◆ Extracted entries
============

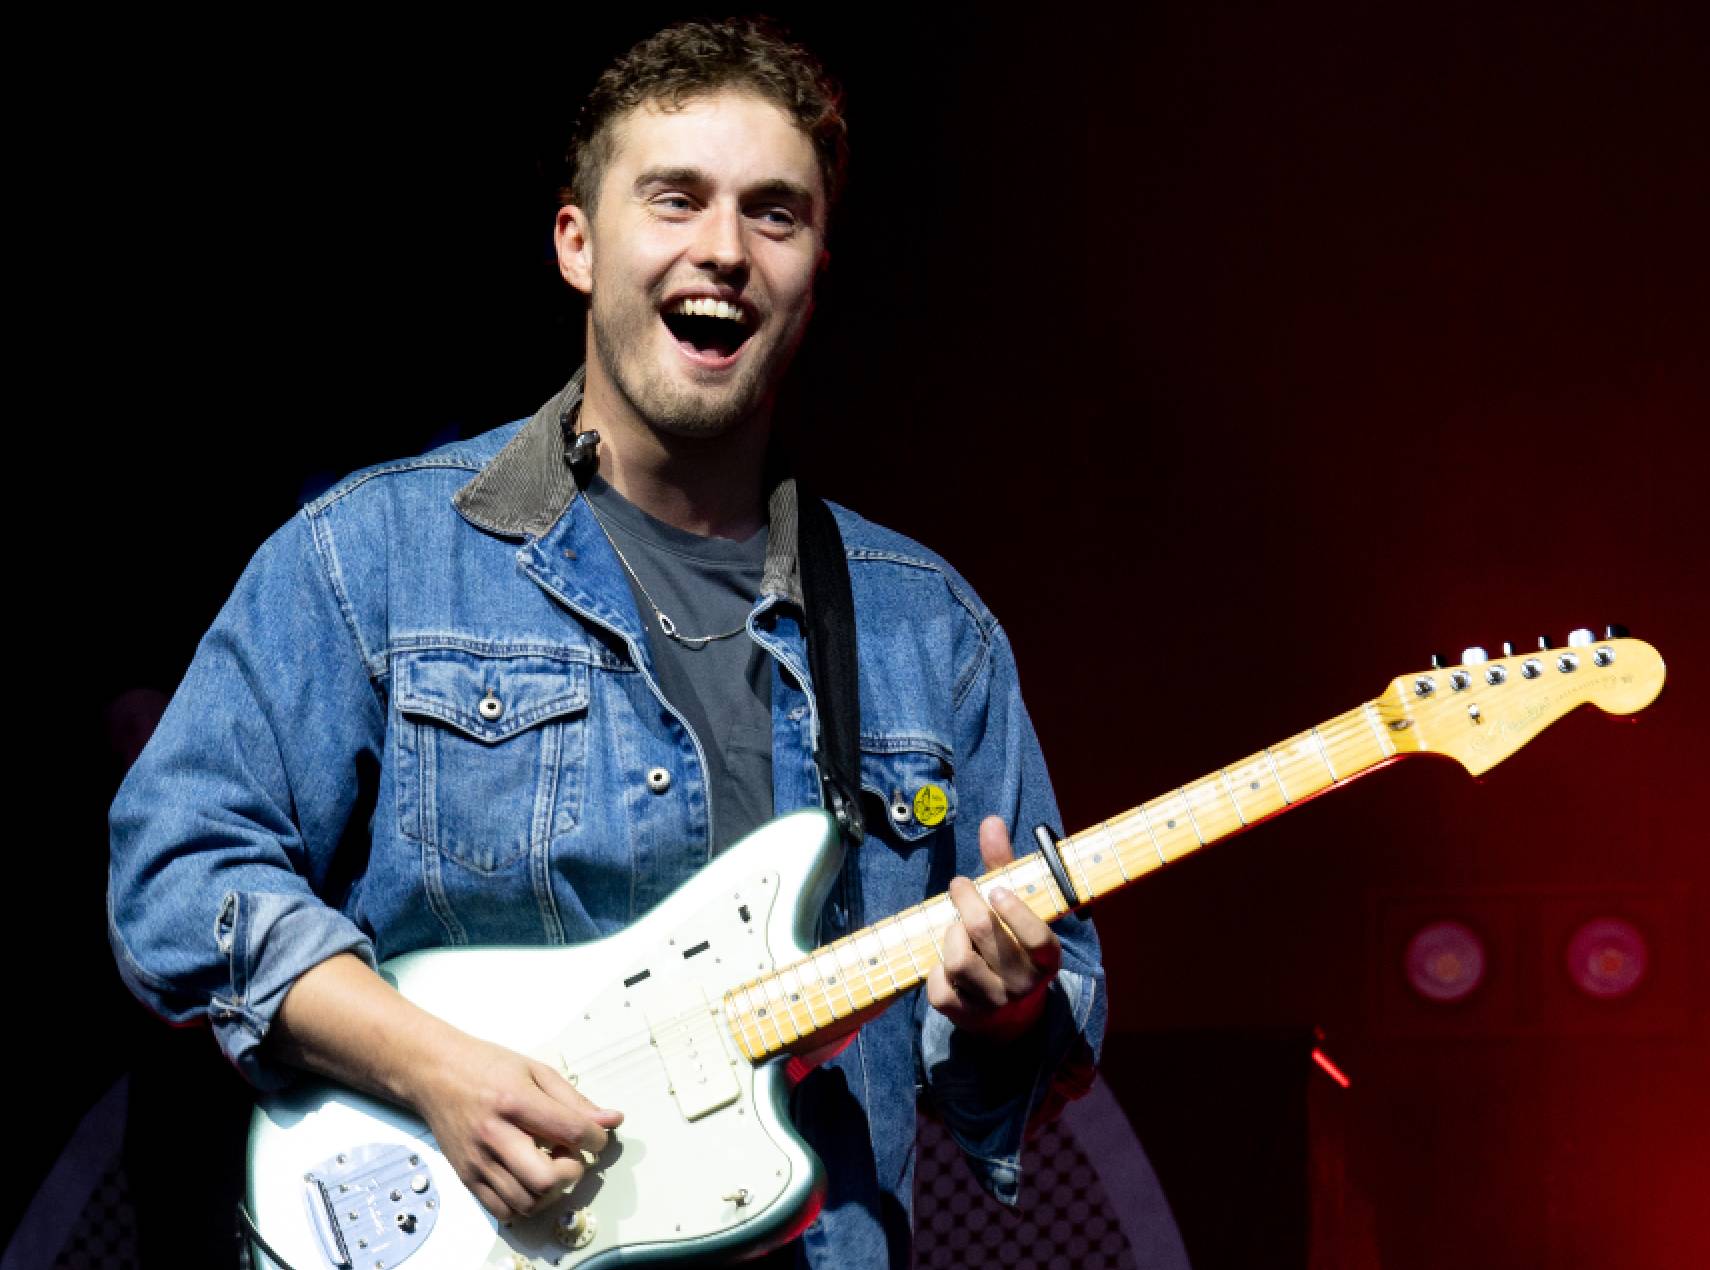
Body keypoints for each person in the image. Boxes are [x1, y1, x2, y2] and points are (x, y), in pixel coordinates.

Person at [105, 18, 1105, 1268]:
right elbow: (179, 871)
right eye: (673, 200)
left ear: (816, 265)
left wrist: (1008, 1013)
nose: (725, 250)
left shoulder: (927, 633)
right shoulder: (372, 554)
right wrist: (435, 1069)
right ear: (577, 243)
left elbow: (1030, 1058)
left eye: (775, 214)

============

◆ What you have to do
Retype word for word all the material given above, and keep the pictures out.

◆ Exercise solution
Body keypoints for each person in the image. Boxes are [x1, y1, x2, y2] and points are (x, y), in pixel coordinates.

Person at [105, 18, 1105, 1268]:
right elbow: (179, 871)
right eye: (673, 200)
left ear: (816, 265)
left wrist: (1008, 1013)
nose: (725, 250)
left shoulder: (927, 633)
right shoulder: (372, 554)
right wrist: (435, 1069)
right ear: (577, 243)
left elbow: (1030, 1058)
left eye: (775, 214)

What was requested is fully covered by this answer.